En cette nuit chargée d’angoisse, je ne pus fermer l’œil et les rugissements du lion firent surgir en ma mémoire un souvenir si aigu de Rome que par moments, à la lisière du rêve et de la veille, croyant être revenu dans la ville, j’eus l’impression que je ne tarderais guère à ouvrir les yeux dans la pourpre de mes coussins imprégnés d’essence de roses, épuisé par les jeux de la passion. Mais réveillé en sursaut, une impression toute aussi déprimante d’absurdité s’empara de moi. J’étais à présent étendu dans une cabane en torchis, couvert de poils et hirsute, empestant la sueur, et en compagnie de trois Juifs, à la poursuite d’une chose dépourvue de sens. À Rome, je me serais fait coiffer et aurais apporté le plus grand soin à suivre rigoureusement la mode pour draper mon manteau ; je me serais mis en quête de lectures variées, serais allé écouter quelque procès intéressant ou aurais passé mon temps d’une manière ou d’une autre en attendant le moment de te voir, ô Tullia. On aurait ri, à Rome, de mes préoccupations actuelles, aussi bien chez les riches affranchis au luxe stupide que chez les sophistes où il est de bon ton de ne croire en rien. J’aurais même été le premier à rire !
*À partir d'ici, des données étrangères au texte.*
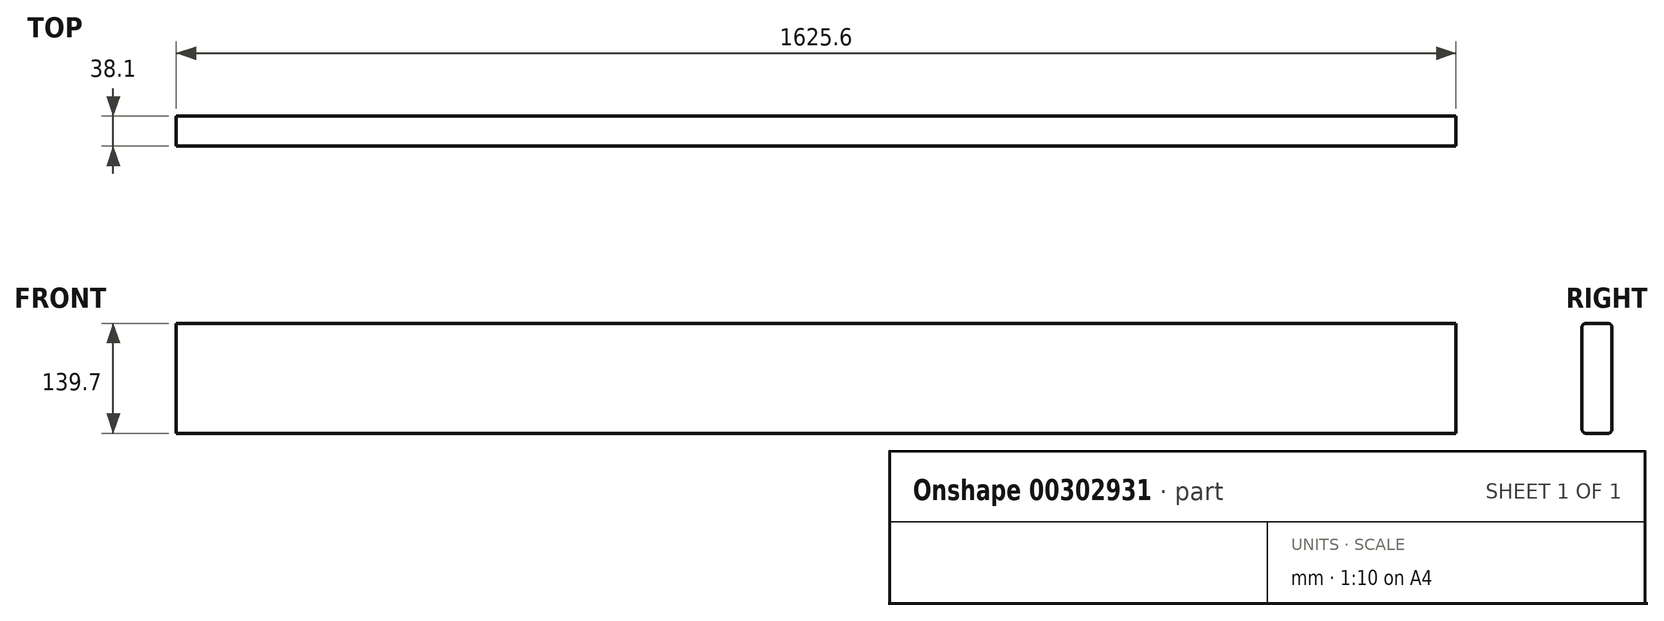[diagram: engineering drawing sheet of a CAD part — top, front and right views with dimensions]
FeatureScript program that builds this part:
annotation { "Feature Type Name" : "Feature", "Feature Type Description" : "" }
export const myFeature = defineFeature(function(context is Context, id is Id, definition is map)
    precondition{}
    {
        {
            var Q0;
            Q0=qCreatedBy(makeId("Front.planeOp"),FACE);
            var sketch = newSketch(context, id + "F0", { "sketchPlane" : qUnion([Q0])});
            skLineSegment(sketch, "E0.bottom", {"start": v(812.8, -69.85) * mm, "end": v(-812.8, -69.85) * mm});
            skLineSegment(sketch, "E0.top", {"start": v(812.8, 69.85) * mm, "end": v(-812.8, 69.85) * mm});
            skLineSegment(sketch, "E0.left", {"start": v(812.8, -69.85) * mm, "end": v(812.8, 69.85) * mm});
            skLineSegment(sketch, "E0.right", {"start": v(-812.8, -69.85) * mm, "end": v(-812.8, 69.85) * mm});
            skPoint(sketch, "E0.middle", {"position": v(0, 0) * mm});
            skSolve(sketch);
        }
        {
            var Q0;
            Q0 = qSketchRegion(id + "F0", true);
            extrude(context, id + "F1", {"entities" : qUnion([Q0]), "endBound" : BoundingType.SYMMETRIC, "depth" : 38.1 * mm});
        }
        {
            var Q0;
            Q0=makeQuery(id+"F1.opExtrude","CAP_EDGE",EDGE,{"disambiguationData":[OSD([sQuery(id+"F0.wireOp",EDGE,"E0.top")])],"isStart":false});
            var Q1;
            Q1=makeQuery(id+"F1.opExtrude","CAP_EDGE",EDGE,{"disambiguationData":[OSD([sQuery(id+"F0.wireOp",EDGE,"E0.top")])],"isStart":true});
            var Q2;
            Q2=makeQuery(id+"F1.opExtrude","CAP_EDGE",EDGE,{"disambiguationData":[OSD([sQuery(id+"F0.wireOp",EDGE,"E0.bottom")])],"isStart":true});
            var Q3;
            Q3=makeQuery(id+"F1.opExtrude","CAP_EDGE",EDGE,{"disambiguationData":[OSD([sQuery(id+"F0.wireOp",EDGE,"E0.bottom")])],"isStart":false});
            fillet(context, id + "F2", {"entities" : qUnion([Q0, Q1, Q2, Q3]), "radius" : 5.08 * mm, "tangentPropagation" : true, "allowEdgeOverflow" : false});
        }
    });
Cela n’empêchait toutefois ni les femmes ni les jeunes intellectuels de se précipiter chez l’astrologue, le mage ou le sorcier à la mode pour solliciter ses faveurs et de dépenser des fortunes pour des talismans. Certes ils le faisaient en se moquant et sans y croire, mais dans leur for intérieur ils souhaitaient qu’ils fissent de l’effet. C’était une sorte de jeu ; la chance est capricieuse et la victoire incertaine, mais mieux vaut jouer qu’abandonner la partie et rester les mains vides.
Est-ce que je poursuivais le même jeu ici sur les rives du Jourdain ? Est-ce que je choisissais, face à l’incertaine victoire, de continuer la partie plutôt que de l’abandonner ? Était-ce seulement un rêve ou une lueur de ce royaume encore sur la terre et dont je désirais trouver le chemin ? L’esprit envahi par ces pensées torturantes, j’éprouvai de l’aversion envers Suzanne et son entêtement et envers le silencieux Nâtan. Qu’avais-je à faire moi, un Romain, avec eux ?
Je répétai en moi-même la prière que Suzanne m’avait enseignée, c’était le premier des mystères des disciples de Jésus le Nazaréen qui m’eût été révélé. Peut-être portait-il en lui la force magique de la sagesse secrète ? Mais j’eus beau retourner ses phrases dans tous les sens, je parvins seulement à découvrir qu’il s’agissait d’une formule de résignation adaptée aux besoins des gens simples : en la répétant humblement, ils pourraient y puiser le repos et la délivrance de leurs soucis ; moi, en revanche, je n’étais point assez naïf pour en espérer une aide quelconque.
Nous dormîmes mal cette nuit-là et nous fîmes tirer l’oreille pour nous lever le matin car nous avions tous sommeil. Marie de Beerot, d’humeur capricieuse, exigeait que l’on passât par les montagnes pour prendre à travers la Samarie ; elle ne voulait pas se trouver nez à nez avec le lion chassé des bois par les inondations. Suzanne, de son côté, persuadée d’avoir perdu quelque chose, vérifia à plusieurs reprises ses ustensiles de cuisine et les sacs à provisions, ce qui retarda notre départ. Quant à Nâtan, il ne paraissait guère tranquille et scrutait l’atmosphère avec attention tandis que les ânes, malmenés par les insectes, se montraient rétifs.